Two years of hearings and probing into rampant corruption in public contracting in Quebec generated a national panel’s 1,700-page report on Nov. 24 and some 60 recommended procurement changes to boost ethics by project owners and contractors. Industry execs say the long-awaited Charbonneau Commission report did not disclose additional ethics bombshells beyond those relayed by some 300 witnesses between 2012 and 2014, but it already has pushed a tighter contract vetting process by both public- and private-sector participants.
Quebec provincial said they will move forward with report recommendations, which include the elimination of lowest-bid requirements, a ban on gifts to public officials, added whistle-blower protections and a new independent watchdog to oversee the process.
“Corruption was … more deeply rooted than we thought,” said Judge France Charbonneau, who led the estimated $45-million inquiry that involved hundreds of entities, from small municipalities to Canadian industry giants such as SNC-Lavalin and Genivar-WSP. In a statement, SNC-Lavalin described its boosted ethics program as an industry “benchmark,” but said it still seeks “a fair settlement” with Quebec officials of bribe-related charges against it.
“Nothing new was truly revealed in the report,” says Carlos Godoy, a Montreal consultant to industry groups such as the Consulting Engineers Council of Canada.
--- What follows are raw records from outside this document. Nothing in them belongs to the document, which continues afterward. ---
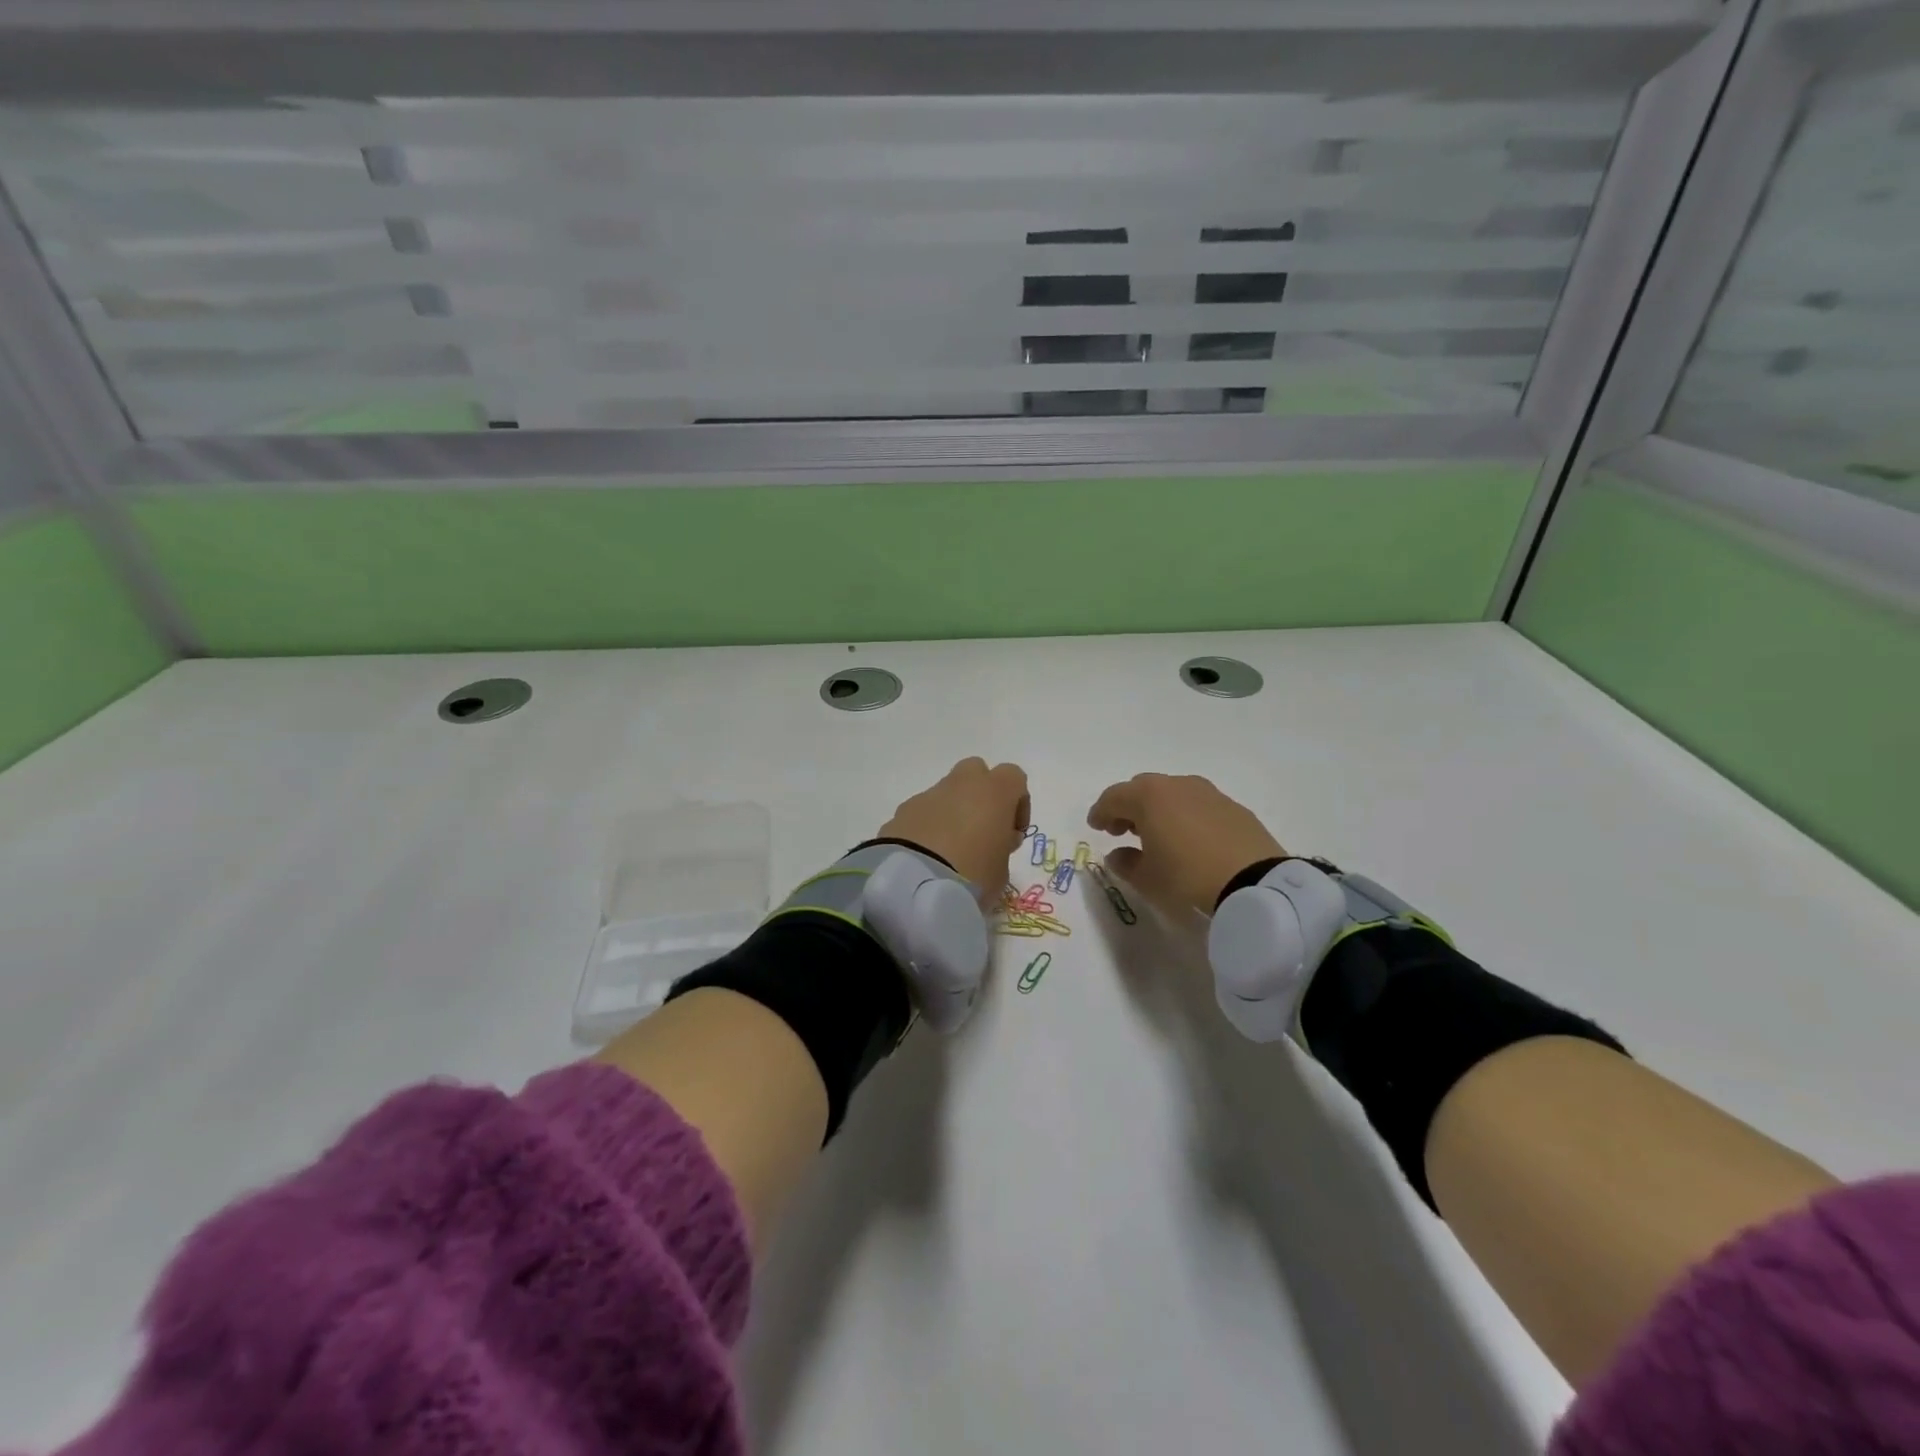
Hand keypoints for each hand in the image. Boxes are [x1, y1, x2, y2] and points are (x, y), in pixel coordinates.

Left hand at [880, 758, 1030, 899]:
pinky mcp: (902, 812)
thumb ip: (1002, 847)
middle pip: (976, 772)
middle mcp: (960, 784)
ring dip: (952, 813)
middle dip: (981, 796)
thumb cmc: (972, 875)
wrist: (915, 885)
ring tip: (950, 852)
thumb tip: (994, 841)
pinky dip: (928, 827)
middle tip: (982, 832)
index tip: (1012, 833)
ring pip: (946, 793)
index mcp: (993, 791)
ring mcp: (928, 795)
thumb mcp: (1002, 870)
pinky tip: (927, 856)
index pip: (1014, 777)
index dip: (1017, 803)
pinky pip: (923, 812)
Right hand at [1087, 774, 1286, 918]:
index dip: (1100, 812)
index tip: (1095, 826)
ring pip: (1172, 793)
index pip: (1114, 797)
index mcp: (1148, 797)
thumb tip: (1118, 855)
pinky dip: (1185, 815)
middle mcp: (1177, 785)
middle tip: (1122, 830)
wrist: (1255, 882)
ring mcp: (1208, 793)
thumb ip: (1126, 863)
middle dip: (1128, 807)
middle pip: (1142, 789)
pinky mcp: (1233, 807)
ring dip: (1159, 809)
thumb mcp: (1147, 879)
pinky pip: (1198, 805)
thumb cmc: (1187, 877)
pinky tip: (1190, 839)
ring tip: (1157, 835)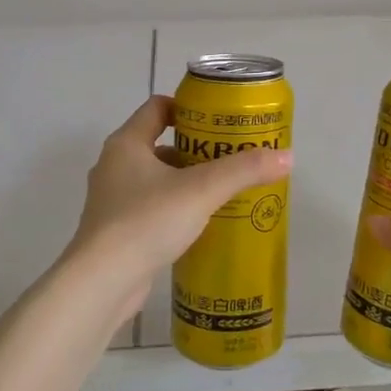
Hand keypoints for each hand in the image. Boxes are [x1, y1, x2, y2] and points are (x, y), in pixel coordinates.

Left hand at [66, 95, 291, 314]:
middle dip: (196, 149)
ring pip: (157, 179)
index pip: (157, 107)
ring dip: (186, 181)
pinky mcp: (116, 231)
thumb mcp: (202, 190)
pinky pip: (152, 208)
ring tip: (223, 191)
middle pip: (160, 143)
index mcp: (126, 143)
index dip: (189, 107)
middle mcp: (114, 165)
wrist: (102, 283)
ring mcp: (112, 200)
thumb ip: (244, 170)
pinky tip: (201, 223)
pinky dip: (175, 208)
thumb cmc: (147, 221)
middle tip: (231, 157)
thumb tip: (288, 156)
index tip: (220, 120)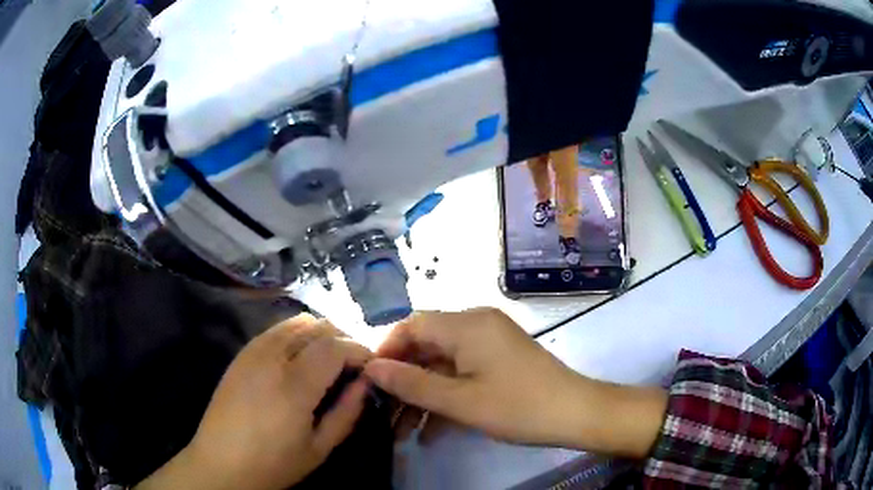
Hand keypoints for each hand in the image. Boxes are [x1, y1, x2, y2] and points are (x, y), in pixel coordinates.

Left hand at [136, 315, 371, 489]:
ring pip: (296, 322)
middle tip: (352, 364)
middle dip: (343, 338)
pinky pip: (276, 330)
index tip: (370, 365)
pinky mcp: (241, 353)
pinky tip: (299, 358)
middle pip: (317, 325)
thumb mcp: (319, 448)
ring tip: (327, 359)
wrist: (221, 463)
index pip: (335, 346)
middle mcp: (272, 358)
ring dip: (319, 333)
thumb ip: (347, 412)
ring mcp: (253, 351)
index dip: (359, 349)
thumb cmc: (274, 463)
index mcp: (294, 385)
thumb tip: (366, 383)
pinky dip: (296, 334)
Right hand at [364, 308, 666, 456]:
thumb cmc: (518, 407)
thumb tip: (371, 368)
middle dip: (404, 380)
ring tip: (402, 430)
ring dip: (423, 394)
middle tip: (383, 412)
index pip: (412, 325)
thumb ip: (412, 383)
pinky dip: (446, 395)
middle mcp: (477, 324)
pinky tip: (431, 430)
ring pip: (443, 364)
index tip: (370, 382)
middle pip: (426, 345)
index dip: (387, 351)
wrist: (576, 414)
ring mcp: (490, 342)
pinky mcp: (499, 359)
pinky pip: (462, 372)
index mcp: (467, 324)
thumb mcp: (459, 401)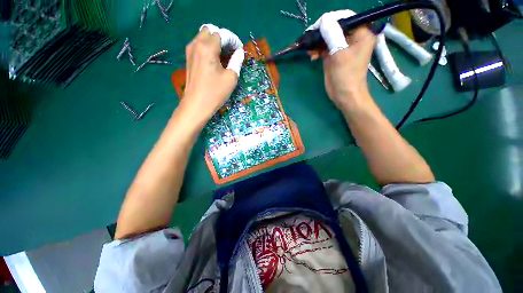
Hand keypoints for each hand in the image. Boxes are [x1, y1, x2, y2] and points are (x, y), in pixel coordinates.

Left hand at [181, 24, 244, 119]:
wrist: (196, 105)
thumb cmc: (215, 92)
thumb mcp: (231, 78)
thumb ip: (236, 61)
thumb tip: (239, 52)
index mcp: (207, 48)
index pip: (222, 34)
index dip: (233, 40)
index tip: (239, 50)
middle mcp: (196, 45)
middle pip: (210, 31)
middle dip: (222, 38)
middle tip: (230, 51)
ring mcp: (190, 51)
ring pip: (203, 37)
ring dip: (215, 42)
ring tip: (224, 56)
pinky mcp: (188, 58)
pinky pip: (199, 45)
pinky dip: (208, 48)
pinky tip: (215, 61)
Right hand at [308, 11, 375, 110]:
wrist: (344, 95)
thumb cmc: (346, 76)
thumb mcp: (339, 54)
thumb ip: (332, 34)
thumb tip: (323, 20)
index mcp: (361, 33)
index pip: (344, 18)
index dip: (330, 20)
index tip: (316, 28)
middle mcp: (353, 37)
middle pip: (335, 27)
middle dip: (321, 33)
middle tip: (310, 40)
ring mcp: (343, 47)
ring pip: (328, 37)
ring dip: (317, 43)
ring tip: (310, 51)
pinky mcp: (335, 55)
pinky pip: (325, 47)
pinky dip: (317, 50)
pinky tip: (312, 56)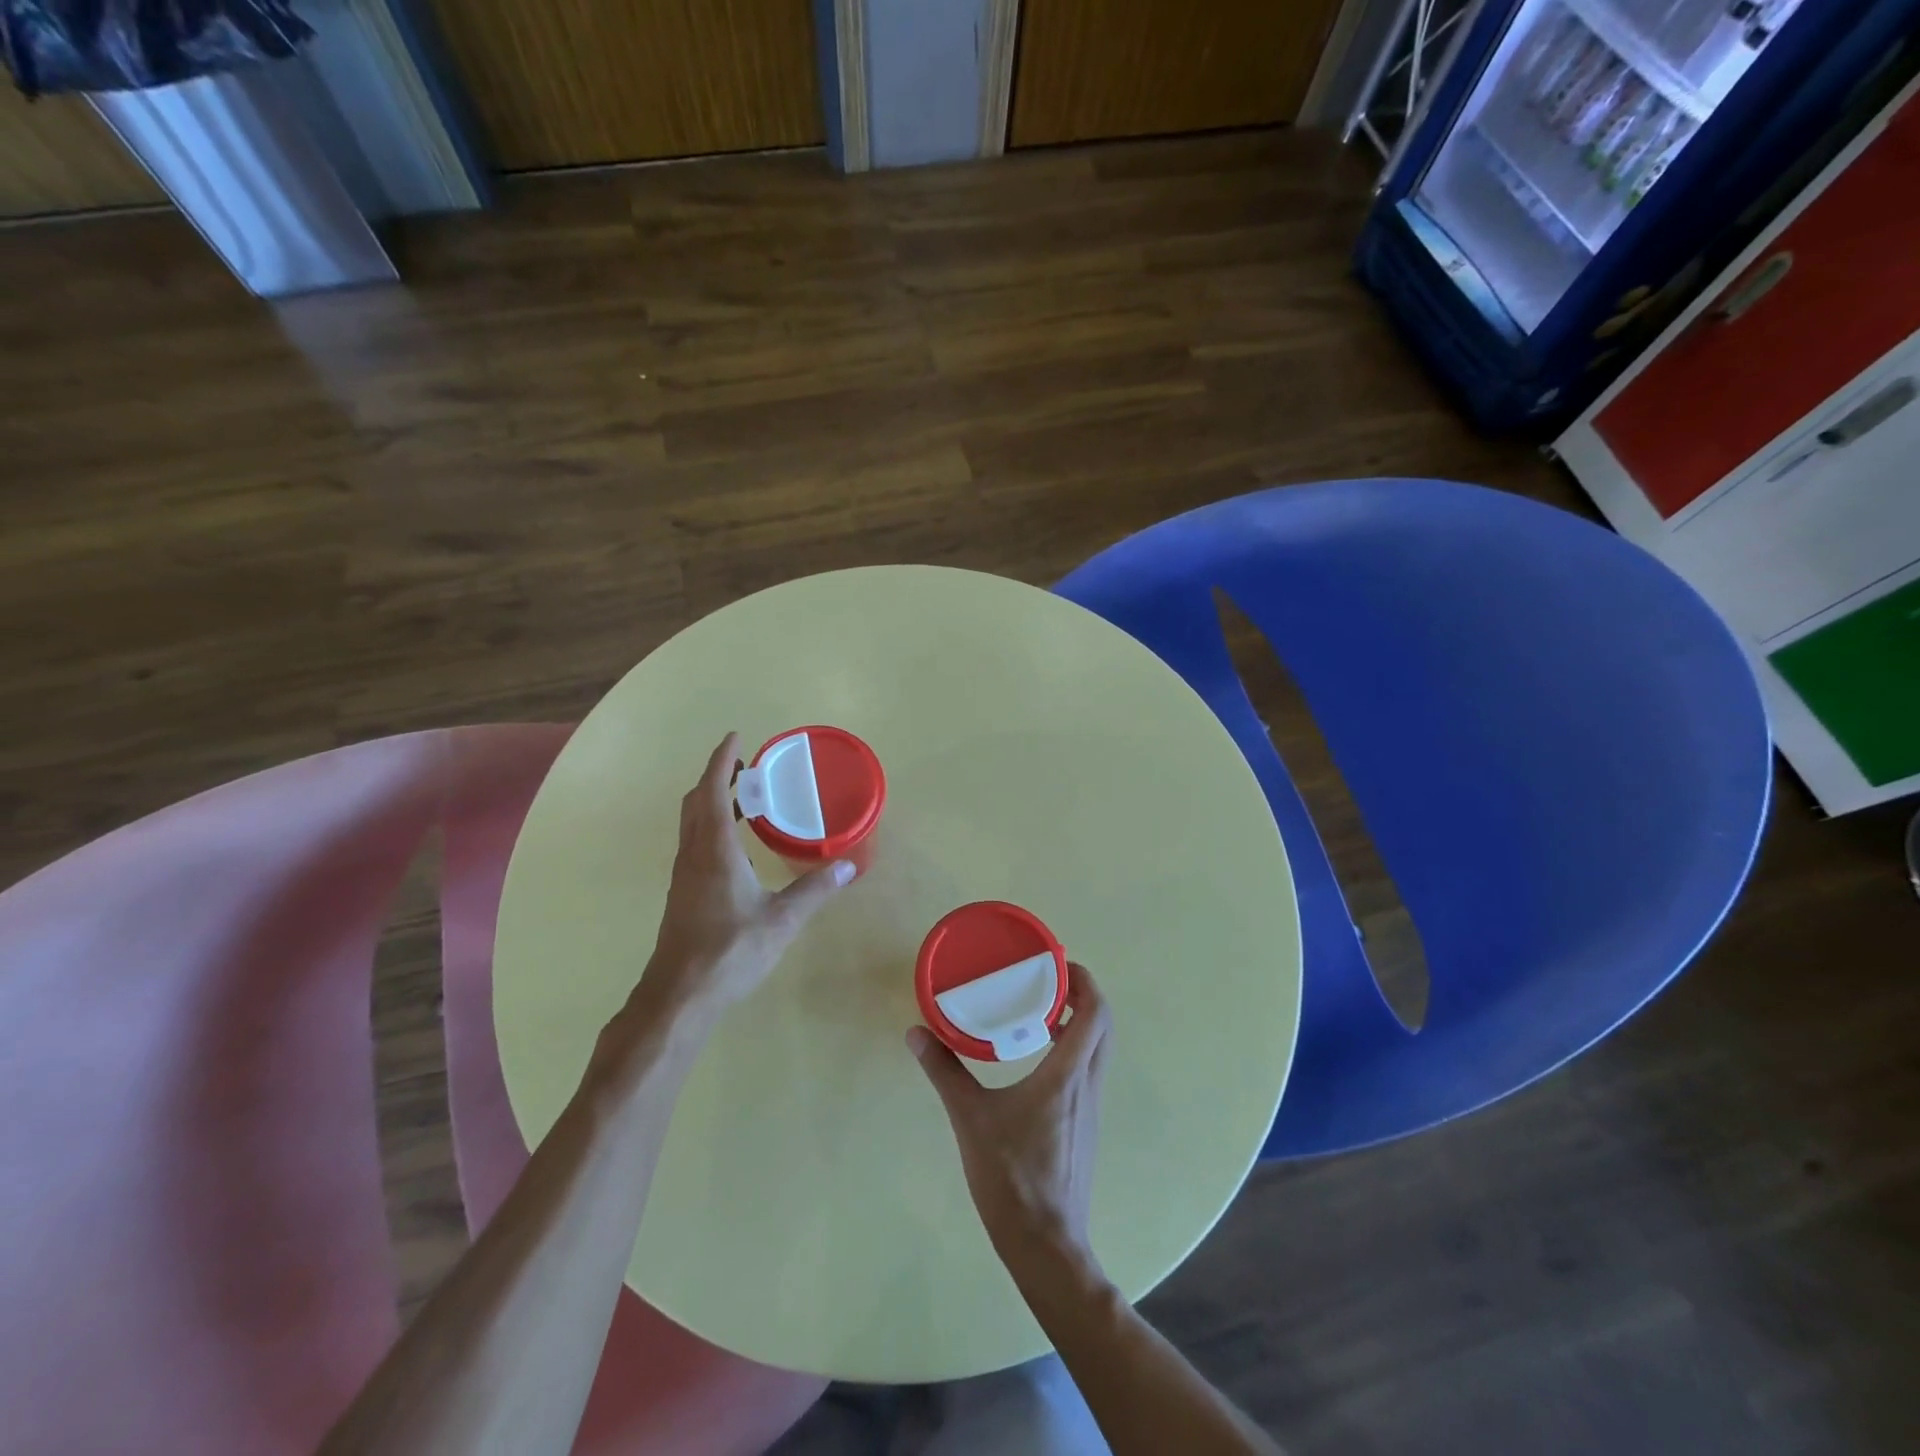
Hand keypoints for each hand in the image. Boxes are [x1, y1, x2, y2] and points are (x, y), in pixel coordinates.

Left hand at [637, 733, 853, 1021]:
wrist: (679, 996)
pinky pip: (694, 841)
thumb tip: (848, 865)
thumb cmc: (729, 952)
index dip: (722, 760)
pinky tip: (736, 844)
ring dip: (712, 799)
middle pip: (697, 800)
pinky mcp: (683, 892)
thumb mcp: (780, 921)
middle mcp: (693, 854)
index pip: (713, 790)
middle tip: (747, 765)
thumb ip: (814, 890)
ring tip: (745, 797)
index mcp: (714, 850)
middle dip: (718, 775)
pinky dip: (711, 824)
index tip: (736, 738)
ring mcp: (684, 874)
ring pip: (692, 821)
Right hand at [908, 962, 1112, 1269]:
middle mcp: (1088, 1084)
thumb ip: (944, 1072)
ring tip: (1038, 1012)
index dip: (1084, 980)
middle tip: (1047, 981)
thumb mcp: (970, 1118)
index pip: (1095, 1012)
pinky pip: (1087, 1070)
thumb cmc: (1011, 1176)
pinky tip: (1037, 1058)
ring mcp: (1090, 1107)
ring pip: (1098, 1049)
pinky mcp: (1084, 1125)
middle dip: (1082, 995)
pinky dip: (1072, 1049)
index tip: (1057, 963)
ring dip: (1078, 1022)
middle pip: (1103, 1025)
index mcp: (1068, 1074)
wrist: (1046, 1245)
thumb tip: (917, 1033)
But he adds that it “recognizes that the lowest bidder cannot be a sustainable way of selecting firms for projects.”
The panel also wants stricter rules to stop delays in payments to contractors that, it says, will encourage collusive agreements. “The pressure created by such a system incites contractors to devise schemes to recover their discounted profits,” says Canada-based law firm Borden Ladner Gervais.
The Charbonneau report does not urge the quality-based selection approach favored by industry, but “we are almost halfway there,” Godoy notes.
“While some recommendations could have far-reaching consequences, these are early days in terms of which ones will actually be adopted,” says Ontario-based AEC-sector analyst Maxim Sytchev of Dundee Capital Markets.